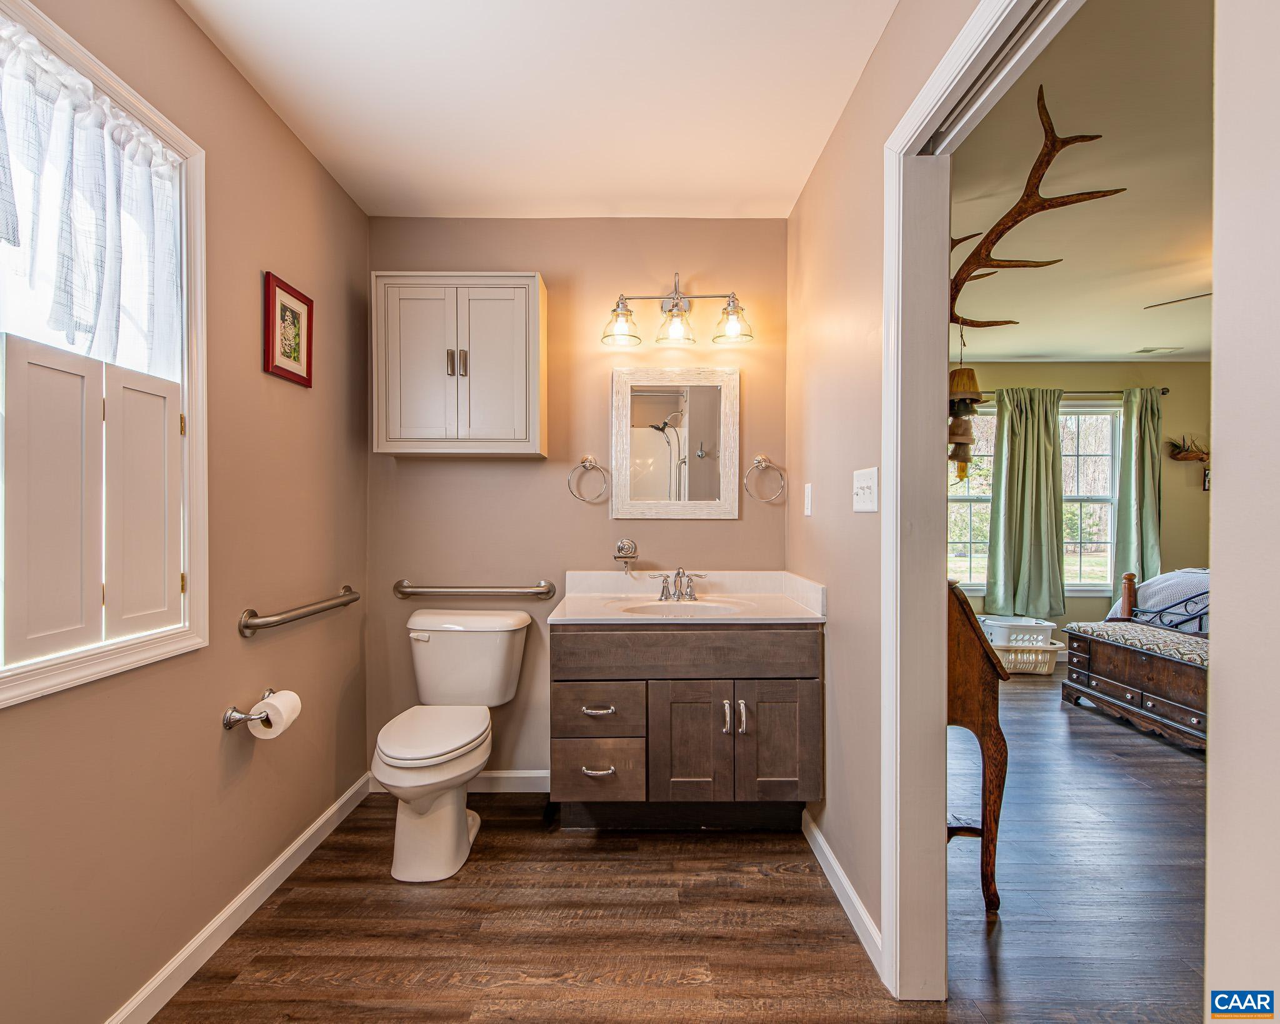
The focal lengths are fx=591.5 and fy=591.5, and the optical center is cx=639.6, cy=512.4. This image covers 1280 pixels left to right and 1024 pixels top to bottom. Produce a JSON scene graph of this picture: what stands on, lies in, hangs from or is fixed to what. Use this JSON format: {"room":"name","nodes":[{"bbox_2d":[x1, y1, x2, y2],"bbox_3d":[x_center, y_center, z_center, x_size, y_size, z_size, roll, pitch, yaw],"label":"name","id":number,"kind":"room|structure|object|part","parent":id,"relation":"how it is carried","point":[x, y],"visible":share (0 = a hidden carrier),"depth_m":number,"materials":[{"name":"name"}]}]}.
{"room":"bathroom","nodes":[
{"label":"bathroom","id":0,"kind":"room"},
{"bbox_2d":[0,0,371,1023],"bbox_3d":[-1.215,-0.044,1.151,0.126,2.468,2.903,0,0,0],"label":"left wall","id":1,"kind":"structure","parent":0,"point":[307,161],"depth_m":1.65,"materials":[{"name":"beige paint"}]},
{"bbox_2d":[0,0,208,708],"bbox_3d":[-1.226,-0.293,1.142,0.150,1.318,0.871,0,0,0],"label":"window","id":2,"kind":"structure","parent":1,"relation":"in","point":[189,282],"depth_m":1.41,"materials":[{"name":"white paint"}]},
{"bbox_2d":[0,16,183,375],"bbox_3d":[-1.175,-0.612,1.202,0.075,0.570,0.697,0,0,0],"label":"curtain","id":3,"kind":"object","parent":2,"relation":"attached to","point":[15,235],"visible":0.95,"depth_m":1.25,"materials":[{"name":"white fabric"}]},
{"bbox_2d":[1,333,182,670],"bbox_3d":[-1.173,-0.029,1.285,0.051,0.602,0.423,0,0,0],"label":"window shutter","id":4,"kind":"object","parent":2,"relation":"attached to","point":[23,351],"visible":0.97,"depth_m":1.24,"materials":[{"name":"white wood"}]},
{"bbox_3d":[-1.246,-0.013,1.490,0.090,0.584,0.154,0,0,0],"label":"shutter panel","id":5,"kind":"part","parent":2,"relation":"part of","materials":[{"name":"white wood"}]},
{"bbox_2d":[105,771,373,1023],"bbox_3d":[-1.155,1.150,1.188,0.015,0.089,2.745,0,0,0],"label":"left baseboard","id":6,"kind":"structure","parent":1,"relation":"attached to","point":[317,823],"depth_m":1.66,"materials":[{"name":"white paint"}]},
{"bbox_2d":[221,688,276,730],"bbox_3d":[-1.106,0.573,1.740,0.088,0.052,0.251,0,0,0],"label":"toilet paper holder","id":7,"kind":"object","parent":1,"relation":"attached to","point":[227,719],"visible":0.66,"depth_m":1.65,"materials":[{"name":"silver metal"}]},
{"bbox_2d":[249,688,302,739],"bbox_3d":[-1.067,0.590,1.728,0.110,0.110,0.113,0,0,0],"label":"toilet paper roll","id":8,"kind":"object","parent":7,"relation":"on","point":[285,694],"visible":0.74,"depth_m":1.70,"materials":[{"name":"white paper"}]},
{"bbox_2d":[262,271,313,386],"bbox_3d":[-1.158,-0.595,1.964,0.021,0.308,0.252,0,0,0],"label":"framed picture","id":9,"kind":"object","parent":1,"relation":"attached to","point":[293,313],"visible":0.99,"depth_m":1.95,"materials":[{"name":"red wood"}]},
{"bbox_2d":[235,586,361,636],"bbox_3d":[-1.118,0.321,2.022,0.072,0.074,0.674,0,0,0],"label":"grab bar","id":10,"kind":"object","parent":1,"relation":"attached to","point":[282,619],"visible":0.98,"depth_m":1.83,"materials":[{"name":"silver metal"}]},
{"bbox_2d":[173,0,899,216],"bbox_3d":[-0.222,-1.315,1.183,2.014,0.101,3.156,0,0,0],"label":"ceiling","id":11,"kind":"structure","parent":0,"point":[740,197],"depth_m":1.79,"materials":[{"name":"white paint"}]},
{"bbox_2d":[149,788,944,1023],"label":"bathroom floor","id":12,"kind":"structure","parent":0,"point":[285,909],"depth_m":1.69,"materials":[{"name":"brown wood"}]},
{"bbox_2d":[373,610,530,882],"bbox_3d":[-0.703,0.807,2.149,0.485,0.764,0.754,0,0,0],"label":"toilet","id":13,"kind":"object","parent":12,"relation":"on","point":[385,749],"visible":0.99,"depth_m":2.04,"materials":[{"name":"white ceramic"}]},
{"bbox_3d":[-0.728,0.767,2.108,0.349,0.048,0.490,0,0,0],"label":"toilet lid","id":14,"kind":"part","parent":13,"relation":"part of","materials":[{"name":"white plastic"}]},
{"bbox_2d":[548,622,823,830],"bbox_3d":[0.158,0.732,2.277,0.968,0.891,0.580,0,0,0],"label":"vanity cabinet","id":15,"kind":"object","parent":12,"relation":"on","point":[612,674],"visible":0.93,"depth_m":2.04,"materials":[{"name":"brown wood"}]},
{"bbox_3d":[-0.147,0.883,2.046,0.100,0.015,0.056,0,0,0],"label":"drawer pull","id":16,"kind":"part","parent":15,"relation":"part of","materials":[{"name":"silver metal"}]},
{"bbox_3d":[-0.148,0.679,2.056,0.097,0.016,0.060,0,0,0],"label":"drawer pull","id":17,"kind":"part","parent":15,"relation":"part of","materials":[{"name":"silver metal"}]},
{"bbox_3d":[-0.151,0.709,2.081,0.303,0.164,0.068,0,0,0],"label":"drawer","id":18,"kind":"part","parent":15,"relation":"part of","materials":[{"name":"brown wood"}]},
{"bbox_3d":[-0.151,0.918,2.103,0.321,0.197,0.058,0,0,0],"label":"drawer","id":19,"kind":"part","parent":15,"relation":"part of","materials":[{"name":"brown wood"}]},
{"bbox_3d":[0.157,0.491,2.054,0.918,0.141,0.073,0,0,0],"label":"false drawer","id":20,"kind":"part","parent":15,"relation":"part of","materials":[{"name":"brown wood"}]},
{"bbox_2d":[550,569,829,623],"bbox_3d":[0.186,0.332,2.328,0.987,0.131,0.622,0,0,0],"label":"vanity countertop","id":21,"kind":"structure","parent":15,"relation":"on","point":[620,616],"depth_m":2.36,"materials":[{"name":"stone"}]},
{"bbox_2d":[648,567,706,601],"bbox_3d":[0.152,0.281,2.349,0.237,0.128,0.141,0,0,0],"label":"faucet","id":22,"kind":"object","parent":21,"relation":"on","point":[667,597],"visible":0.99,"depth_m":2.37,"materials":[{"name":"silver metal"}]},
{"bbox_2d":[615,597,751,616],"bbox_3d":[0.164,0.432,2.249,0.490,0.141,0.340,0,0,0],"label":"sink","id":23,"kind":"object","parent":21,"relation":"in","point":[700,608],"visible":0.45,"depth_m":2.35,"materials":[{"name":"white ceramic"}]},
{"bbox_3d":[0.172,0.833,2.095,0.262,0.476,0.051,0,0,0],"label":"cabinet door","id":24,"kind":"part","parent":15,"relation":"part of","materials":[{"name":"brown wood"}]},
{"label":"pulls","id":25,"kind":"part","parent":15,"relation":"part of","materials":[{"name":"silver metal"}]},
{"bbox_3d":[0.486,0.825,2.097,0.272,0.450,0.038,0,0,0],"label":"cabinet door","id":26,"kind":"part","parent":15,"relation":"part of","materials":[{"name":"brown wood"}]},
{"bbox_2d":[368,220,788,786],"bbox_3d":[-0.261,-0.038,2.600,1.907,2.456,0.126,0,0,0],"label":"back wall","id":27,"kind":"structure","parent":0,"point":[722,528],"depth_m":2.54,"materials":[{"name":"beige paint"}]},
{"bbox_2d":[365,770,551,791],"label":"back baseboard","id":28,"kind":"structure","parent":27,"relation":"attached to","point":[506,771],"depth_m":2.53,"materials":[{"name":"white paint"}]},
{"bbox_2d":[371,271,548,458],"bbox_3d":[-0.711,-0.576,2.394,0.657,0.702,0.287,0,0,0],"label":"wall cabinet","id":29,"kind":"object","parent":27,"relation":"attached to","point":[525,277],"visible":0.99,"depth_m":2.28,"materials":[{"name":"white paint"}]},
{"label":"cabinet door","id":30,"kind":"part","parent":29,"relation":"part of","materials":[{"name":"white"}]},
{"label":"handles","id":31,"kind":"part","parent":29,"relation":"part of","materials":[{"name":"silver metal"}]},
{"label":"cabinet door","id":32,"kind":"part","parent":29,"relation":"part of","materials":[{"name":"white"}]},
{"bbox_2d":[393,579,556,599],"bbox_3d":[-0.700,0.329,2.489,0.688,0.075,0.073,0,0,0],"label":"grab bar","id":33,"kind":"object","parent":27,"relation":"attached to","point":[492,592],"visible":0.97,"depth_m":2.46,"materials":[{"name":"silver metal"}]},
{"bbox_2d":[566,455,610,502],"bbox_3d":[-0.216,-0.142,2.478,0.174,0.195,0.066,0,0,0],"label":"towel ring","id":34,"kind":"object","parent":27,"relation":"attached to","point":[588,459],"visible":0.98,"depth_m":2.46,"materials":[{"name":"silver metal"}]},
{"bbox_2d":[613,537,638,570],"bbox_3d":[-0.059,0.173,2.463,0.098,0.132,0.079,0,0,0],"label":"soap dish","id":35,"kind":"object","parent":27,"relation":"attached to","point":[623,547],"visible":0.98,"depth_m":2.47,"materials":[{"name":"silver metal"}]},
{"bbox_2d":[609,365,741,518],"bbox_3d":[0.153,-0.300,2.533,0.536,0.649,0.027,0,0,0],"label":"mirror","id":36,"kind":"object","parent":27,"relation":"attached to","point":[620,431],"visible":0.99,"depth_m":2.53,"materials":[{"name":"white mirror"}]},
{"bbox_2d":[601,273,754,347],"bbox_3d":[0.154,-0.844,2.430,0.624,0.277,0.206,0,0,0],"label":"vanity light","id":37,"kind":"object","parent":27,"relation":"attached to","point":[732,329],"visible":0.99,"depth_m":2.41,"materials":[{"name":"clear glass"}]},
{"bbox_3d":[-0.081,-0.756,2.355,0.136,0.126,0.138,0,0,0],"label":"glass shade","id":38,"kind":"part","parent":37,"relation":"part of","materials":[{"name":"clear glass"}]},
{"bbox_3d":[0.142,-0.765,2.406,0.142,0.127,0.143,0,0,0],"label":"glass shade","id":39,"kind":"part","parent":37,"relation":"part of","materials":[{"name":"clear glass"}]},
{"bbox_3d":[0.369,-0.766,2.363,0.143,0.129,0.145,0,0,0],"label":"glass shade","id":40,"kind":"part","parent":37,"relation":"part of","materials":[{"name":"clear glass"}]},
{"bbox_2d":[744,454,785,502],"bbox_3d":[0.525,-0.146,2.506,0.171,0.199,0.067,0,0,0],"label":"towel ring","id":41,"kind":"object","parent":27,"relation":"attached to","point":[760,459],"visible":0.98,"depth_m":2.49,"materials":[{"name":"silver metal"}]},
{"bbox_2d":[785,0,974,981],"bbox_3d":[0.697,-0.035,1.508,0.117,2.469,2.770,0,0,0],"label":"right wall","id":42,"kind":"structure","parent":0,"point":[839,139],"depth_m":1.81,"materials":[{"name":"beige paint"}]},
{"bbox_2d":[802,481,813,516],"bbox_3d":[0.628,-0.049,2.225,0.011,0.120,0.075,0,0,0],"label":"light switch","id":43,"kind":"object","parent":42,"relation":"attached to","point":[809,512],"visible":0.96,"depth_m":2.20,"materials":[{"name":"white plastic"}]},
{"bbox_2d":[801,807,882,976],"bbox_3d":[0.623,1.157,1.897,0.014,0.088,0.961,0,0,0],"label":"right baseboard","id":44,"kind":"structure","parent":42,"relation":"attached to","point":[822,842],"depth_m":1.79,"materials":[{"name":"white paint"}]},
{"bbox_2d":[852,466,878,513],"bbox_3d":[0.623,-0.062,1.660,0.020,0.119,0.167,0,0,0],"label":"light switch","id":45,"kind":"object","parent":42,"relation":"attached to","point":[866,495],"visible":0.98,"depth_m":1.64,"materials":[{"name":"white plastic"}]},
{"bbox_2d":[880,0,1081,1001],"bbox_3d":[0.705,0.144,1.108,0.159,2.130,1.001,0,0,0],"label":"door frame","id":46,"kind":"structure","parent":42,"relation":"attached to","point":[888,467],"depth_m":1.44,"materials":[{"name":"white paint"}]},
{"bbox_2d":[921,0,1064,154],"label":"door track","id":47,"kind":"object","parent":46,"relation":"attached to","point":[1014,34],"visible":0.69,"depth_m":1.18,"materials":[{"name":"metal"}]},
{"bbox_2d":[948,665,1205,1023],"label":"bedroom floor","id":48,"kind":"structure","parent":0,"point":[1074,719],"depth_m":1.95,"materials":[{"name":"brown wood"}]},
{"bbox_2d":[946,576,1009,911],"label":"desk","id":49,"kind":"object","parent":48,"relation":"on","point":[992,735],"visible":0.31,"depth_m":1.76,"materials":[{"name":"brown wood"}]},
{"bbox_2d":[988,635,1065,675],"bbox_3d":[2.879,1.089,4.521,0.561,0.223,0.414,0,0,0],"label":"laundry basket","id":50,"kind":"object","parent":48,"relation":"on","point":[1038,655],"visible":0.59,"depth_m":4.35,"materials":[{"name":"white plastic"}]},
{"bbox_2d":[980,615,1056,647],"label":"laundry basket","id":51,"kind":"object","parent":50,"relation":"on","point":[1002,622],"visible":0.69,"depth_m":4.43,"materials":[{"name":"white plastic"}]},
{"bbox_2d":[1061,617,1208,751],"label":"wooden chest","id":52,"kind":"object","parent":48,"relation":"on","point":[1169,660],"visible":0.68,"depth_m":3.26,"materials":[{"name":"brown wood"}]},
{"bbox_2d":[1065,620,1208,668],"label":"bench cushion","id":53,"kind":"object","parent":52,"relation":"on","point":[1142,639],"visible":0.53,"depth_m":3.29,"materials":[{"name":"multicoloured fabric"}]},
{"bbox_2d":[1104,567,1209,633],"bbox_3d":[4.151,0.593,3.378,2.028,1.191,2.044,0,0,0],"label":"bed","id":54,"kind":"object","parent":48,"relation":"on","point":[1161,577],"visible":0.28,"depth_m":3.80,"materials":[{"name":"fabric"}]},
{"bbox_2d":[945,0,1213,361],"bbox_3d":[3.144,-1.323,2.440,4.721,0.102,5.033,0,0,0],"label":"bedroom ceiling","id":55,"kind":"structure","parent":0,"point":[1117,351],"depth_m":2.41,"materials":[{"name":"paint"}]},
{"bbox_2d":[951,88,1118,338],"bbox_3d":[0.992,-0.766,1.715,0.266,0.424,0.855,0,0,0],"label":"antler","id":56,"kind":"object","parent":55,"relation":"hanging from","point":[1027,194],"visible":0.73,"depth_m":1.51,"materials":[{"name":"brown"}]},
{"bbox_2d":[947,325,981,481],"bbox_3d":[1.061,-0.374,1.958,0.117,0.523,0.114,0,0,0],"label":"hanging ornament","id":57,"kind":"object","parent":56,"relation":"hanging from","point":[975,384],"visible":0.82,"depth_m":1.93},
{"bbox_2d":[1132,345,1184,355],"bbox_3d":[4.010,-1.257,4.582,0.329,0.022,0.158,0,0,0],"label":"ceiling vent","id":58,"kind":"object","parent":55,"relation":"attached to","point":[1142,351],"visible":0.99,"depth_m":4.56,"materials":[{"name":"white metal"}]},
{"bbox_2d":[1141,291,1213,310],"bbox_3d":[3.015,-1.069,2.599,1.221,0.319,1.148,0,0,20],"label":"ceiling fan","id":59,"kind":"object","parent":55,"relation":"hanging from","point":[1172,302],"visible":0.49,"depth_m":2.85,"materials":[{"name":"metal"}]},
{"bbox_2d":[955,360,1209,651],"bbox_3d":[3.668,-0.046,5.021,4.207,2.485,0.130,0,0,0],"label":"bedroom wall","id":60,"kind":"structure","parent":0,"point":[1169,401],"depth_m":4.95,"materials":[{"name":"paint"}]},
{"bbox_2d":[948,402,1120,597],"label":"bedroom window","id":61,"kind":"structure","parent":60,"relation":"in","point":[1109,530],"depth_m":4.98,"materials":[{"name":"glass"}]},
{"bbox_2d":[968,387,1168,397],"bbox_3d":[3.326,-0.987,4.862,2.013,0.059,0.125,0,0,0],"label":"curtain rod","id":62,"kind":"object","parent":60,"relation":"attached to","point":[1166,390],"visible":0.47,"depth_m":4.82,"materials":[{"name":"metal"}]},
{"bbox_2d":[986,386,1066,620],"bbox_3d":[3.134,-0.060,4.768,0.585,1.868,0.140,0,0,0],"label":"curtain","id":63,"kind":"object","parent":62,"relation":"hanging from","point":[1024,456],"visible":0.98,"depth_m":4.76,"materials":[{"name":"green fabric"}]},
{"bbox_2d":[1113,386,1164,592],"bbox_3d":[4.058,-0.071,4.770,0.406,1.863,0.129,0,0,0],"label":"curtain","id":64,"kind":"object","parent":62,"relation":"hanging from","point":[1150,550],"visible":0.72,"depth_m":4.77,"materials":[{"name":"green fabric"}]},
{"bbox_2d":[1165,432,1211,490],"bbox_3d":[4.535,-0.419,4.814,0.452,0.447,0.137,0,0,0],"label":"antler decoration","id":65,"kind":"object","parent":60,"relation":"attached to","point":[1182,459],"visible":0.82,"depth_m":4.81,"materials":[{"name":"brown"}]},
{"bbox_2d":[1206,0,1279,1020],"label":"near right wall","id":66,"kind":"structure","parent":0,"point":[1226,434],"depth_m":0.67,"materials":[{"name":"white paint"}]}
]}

What the task asks
Please copy out each line in the entries that mentions the string "bathroom".

Exercise solution
{"room":"bathroom","nodes":[
{"label":"bathroom","id":0,"kind":"room"},
{"bbox_2d":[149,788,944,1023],"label":"bathroom floor","id":12,"kind":"structure","parent":0,"point":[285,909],"depth_m":1.69,"materials":[{"name":"brown wood"}]},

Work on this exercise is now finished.